Action item ▸ Edit the data below by changing every "Article disponible" to "En stock" and leaving the rest untouched.

Supplied records ▸

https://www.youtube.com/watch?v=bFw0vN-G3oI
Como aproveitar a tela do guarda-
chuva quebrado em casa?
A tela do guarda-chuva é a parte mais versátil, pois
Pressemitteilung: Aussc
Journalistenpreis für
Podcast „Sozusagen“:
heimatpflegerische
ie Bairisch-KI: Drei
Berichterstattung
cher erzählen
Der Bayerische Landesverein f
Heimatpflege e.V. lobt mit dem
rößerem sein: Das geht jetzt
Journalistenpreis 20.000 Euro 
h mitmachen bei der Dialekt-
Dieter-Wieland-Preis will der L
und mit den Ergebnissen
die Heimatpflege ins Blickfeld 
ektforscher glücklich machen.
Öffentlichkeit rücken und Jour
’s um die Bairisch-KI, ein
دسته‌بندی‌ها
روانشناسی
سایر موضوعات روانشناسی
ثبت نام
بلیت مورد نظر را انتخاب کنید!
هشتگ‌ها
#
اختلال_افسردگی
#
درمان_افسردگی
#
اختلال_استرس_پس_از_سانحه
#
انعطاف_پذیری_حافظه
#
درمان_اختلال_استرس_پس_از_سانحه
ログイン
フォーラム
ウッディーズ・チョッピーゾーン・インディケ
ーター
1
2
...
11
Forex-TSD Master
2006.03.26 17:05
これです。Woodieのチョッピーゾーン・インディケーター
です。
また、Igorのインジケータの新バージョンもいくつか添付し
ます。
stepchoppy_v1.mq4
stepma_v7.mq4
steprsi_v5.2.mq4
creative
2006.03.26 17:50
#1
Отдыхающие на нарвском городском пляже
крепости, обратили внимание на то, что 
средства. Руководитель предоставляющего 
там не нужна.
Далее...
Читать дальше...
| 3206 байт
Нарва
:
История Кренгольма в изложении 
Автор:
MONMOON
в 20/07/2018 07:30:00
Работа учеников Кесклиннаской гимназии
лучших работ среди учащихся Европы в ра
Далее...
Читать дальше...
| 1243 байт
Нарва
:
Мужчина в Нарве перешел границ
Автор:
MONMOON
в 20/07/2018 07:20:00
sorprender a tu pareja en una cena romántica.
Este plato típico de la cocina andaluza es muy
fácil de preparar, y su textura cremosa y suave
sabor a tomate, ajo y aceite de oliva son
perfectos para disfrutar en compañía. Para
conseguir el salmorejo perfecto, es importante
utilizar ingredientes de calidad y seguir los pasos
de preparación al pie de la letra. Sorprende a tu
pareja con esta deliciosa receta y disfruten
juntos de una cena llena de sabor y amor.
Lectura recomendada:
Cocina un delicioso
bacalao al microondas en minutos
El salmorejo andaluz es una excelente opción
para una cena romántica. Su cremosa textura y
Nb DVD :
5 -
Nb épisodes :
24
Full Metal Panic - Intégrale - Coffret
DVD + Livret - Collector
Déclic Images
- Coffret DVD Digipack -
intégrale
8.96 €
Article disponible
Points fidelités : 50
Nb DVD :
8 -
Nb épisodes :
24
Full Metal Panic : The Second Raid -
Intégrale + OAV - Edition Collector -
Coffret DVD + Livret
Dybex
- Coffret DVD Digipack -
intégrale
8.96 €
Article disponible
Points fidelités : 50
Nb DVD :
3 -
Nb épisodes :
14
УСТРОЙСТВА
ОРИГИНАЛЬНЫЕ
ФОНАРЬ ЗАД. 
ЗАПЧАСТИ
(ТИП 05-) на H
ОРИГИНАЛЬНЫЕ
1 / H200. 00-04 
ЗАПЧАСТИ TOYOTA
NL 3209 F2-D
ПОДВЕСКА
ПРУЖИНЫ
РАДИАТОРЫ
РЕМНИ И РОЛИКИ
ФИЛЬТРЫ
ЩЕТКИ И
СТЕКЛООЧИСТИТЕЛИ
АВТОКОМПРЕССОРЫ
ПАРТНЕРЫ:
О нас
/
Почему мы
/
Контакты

Response box ▸
https://www.youtube.com/watch?v=bFw0vN-G3oI
Como aproveitar a tela do guarda-
chuva quebrado em casa?
A tela do guarda-chuva é a parte mais versátil, pois
Pressemitteilung: Aussc
Journalistenpreis für
Podcast „Sozusagen“:
heimatpflegerische
ie Bairisch-KI: Drei
Berichterstattung
cher erzählen
Der Bayerische Landesverein f
Heimatpflege e.V. lobt mit dem
rößerem sein: Das geht jetzt
Journalistenpreis 20.000 Euro 
h mitmachen bei der Dialekt-
Dieter-Wieland-Preis will der L
und mit den Ergebnissen
die Heimatpflege ins Blickfeld 
ektforscher glücklich machen.
Öffentlichkeit rücken und Jour
’s um die Bairisch-KI, ein
دسته‌بندی‌ها
روانشناسی
سایر موضوعات روانشناسی
ثبت نام
بلیت مورد نظر را انتخاب کنید!
هشتگ‌ها
#
اختلال_افسردگی
#
درمان_افسردگی
#
اختلال_استرس_پس_از_سانحه
#
انعطاف_پذیری_حافظه
#
درمان_اختلال_استرس_پس_از_سانحه
ログイン
フォーラム
ウッディーズ・チョッピーゾーン・インディケ
ーター
1
2
...
11
Forex-TSD Master
2006.03.26 17:05
これです。Woodieのチョッピーゾーン・インディケーター
です。
また、Igorのインジケータの新バージョンもいくつか添付し
ます。
stepchoppy_v1.mq4
stepma_v7.mq4
steprsi_v5.2.mq4
creative
2006.03.26 17:50
#1
Отдыхающие на нарвском городском пляже
крепости, обратили внимание на то, что 
средства. Руководитель предоставляющего 
там не нужна.
Далее...
Читать дальше...
| 3206 байт
Нарва
:
История Кренгольма в изложении 
Автор:
MONMOON
в 20/07/2018 07:30:00
Работа учеников Кесклиннаской гимназии
лучших работ среди учащихся Европы в ра
Далее...
Читать дальше...
| 1243 байт
Нарва
:
Мужчина в Нарве перешел границ
Автор:
MONMOON
в 20/07/2018 07:20:00
sorprender a tu pareja en una cena romántica.
Este plato típico de la cocina andaluza es muy
fácil de preparar, y su textura cremosa y suave
sabor a tomate, ajo y aceite de oliva son
perfectos para disfrutar en compañía. Para
conseguir el salmorejo perfecto, es importante
utilizar ingredientes de calidad y seguir los pasos
de preparación al pie de la letra. Sorprende a tu
pareja con esta deliciosa receta y disfruten
juntos de una cena llena de sabor y amor.
Lectura recomendada:
Cocina un delicioso
bacalao al microondas en minutos
El salmorejo andaluz es una excelente opción
para una cena romántica. Su cremosa textura y
Nb DVD :
5 -
Nb épisodes :
24
Full Metal Panic - Intégrale - Coffret
DVD + Livret - Collector
Déclic Images
- Coffret DVD Digipack -
intégrale
8.96 €
En stock
Points fidelités : 50
Nb DVD :
8 -
Nb épisodes :
24
Full Metal Panic : The Second Raid -
Intégrale + OAV - Edition Collector -
Coffret DVD + Livret
Dybex
- Coffret DVD Digipack -
intégrale
8.96 €
En stock
Points fidelités : 50
Nb DVD :
3 -
Nb épisodes :
14
УСТРОЙСТВА
ОРИГИНАЛЬНЫЕ
ФОНАРЬ ЗАД. 
ЗАПЧАСТИ
(ТИП 05-) на H
ОРИГИНАЛЬНЫЕ
1 / H200. 00-04 
ЗАПЧАСТИ TOYOTA
NL 3209 F2-D
ПОДВЕСКА
ПРУЖИНЫ
РАДИАТОРЫ
РЕМНИ И РОЛИКИ
ФИЛЬТРЫ
ЩЕТКИ И
СТЕКЛООЧИСТИТЕЛИ
АВТОКОМПРЕССОРЫ
ПАРТНЕРЫ:
О нас
/
Почему мы
/
Контакты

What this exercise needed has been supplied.